Extract provided:
Segment Open

What you're proposing sounds like being able to associate capabilities/extensions directly with the entry points, but I believe the same thing can also be achieved with extension. Note that you can combine spec constants with OpSpecConstantOp, so if, let's say, 2 out of 3 entry points use the same capability, you combine their spec constants with the OR operation and use that to annotate the conditional capability. So instead of using a struct, the hierarchy is encoded with spec constants, and it is indeed with an entry point rather than module granularity.

Walking a static call tree can be used to track which capabilities/extensions are used for which , but it would work only for code that doesn't use dynamic function pointers.

(Constant function pointers are a part of the SPV_INTEL_function_pointers extension btw.)

@devshgraphicsprogramming

It is ultimately up to the producer algorithm, but each entry point has an associated boolean spec constant, so when implicitly declaring a cap/ext, declare it as a conditional cap/ext using the same spec constant.

That just moves the problem into the application space or tooling.

My personal very biased take is that specialization constants are near useless, everything I do that requires that sort of flex I do through HLSL2021 (and soon C++ with vcc I hope) metaprogramming. TL;DR Spec constants don't let me programmatically codegen, e.g. iterations of FFTs, shared memory size, etc.

They also inhibit many optimizations/transformations, I have to trust the IHV driver/runtime actually does them after turning spec constants into constants.

But again I'm a Vulkan developer and not a SYCL one.

Segment Closed

Directive: Write out the passage on specialization constants above word for word, from "Walking a static" up to and including "same spec constant.".

Tasks on figure understanding:
Segment Open

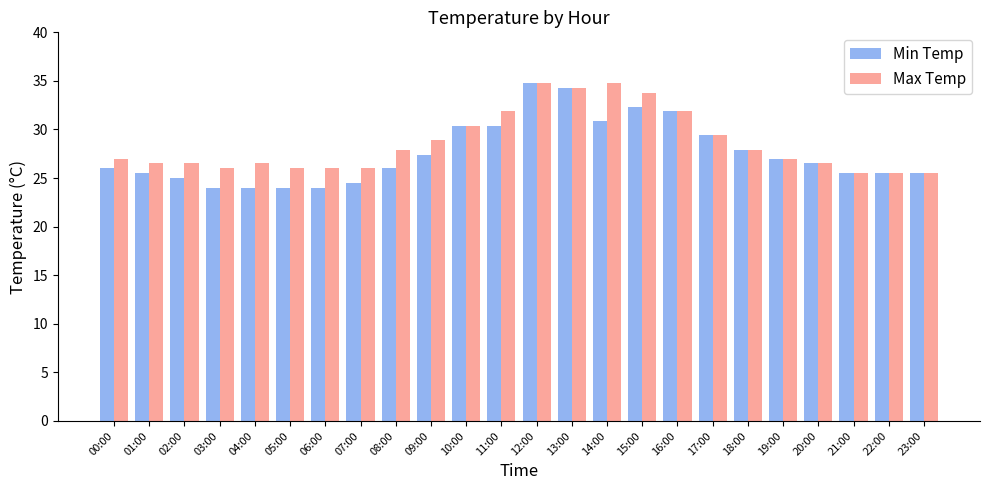

What position from the left is 06:00?

7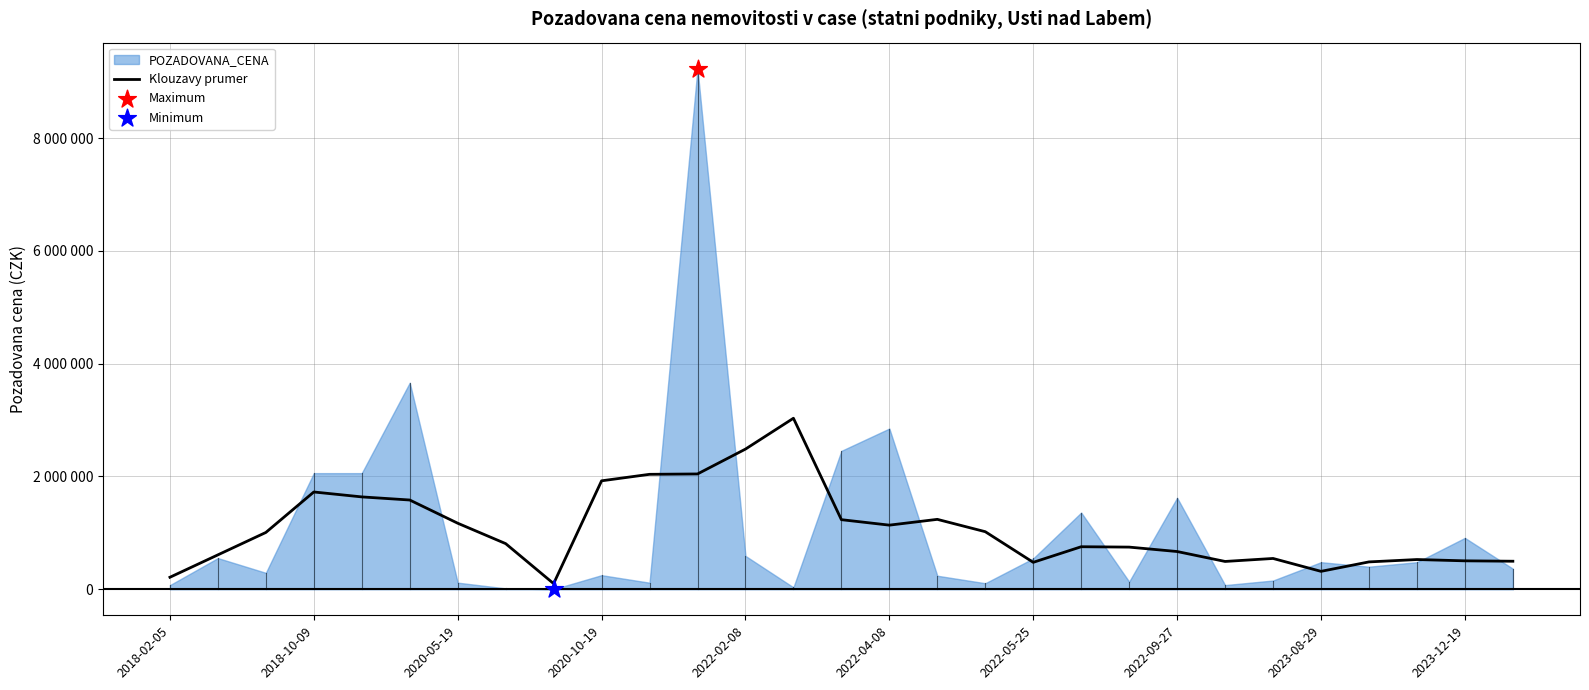

What is the ratio of the value at 2020-05-19 to the value at 2022-09-27?

1.8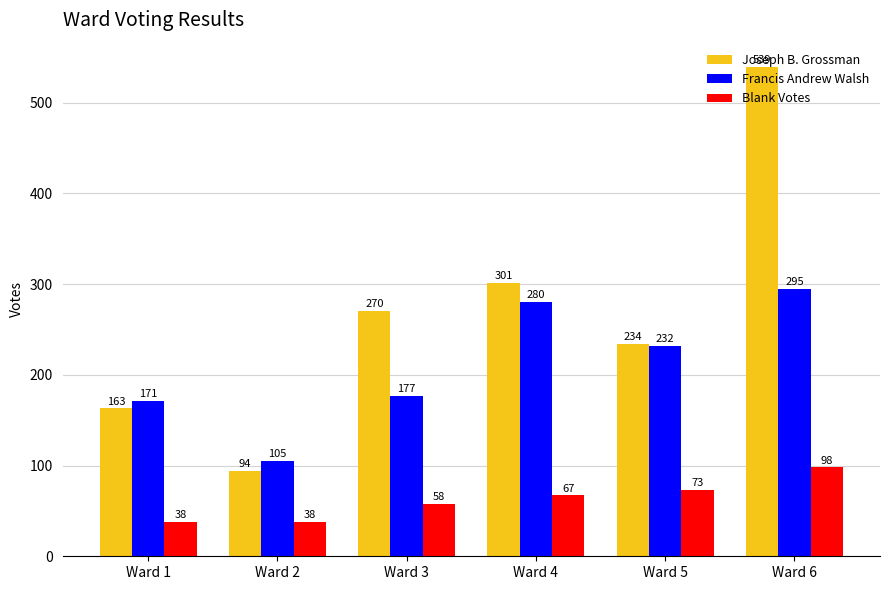

Reading left to right, extract all data points from this chart.

Joseph B. Grossman: 163	94	270	301	234	539
Francis Andrew Walsh: 171	105	177	280	232	295
Blank Votes: 38	38	58	67	73	98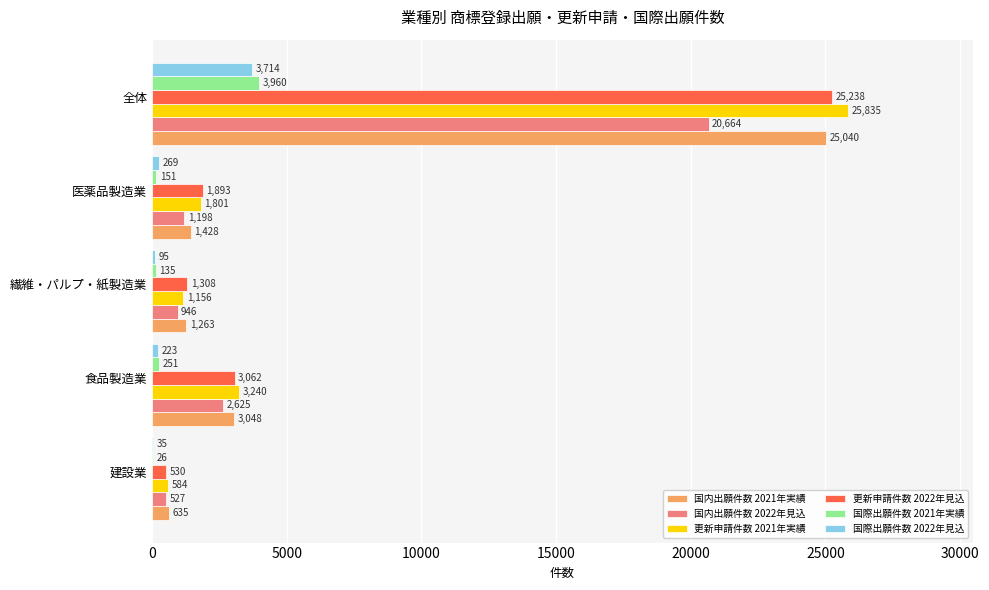

What is the total value across all series at 繊維・パルプ・紙製造業?

4903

Segment Closed

Solution to the problem:
Walking a static call tree can be used to track which capabilities/extensions are used for which , but it would work only for code that doesn't use dynamic function pointers.

(Constant function pointers are a part of the SPV_INTEL_function_pointers extension btw.)

@devshgraphicsprogramming

It is ultimately up to the producer algorithm, but each entry point has an associated boolean spec constant, so when implicitly declaring a cap/ext, declare it as a conditional cap/ext using the same spec constant.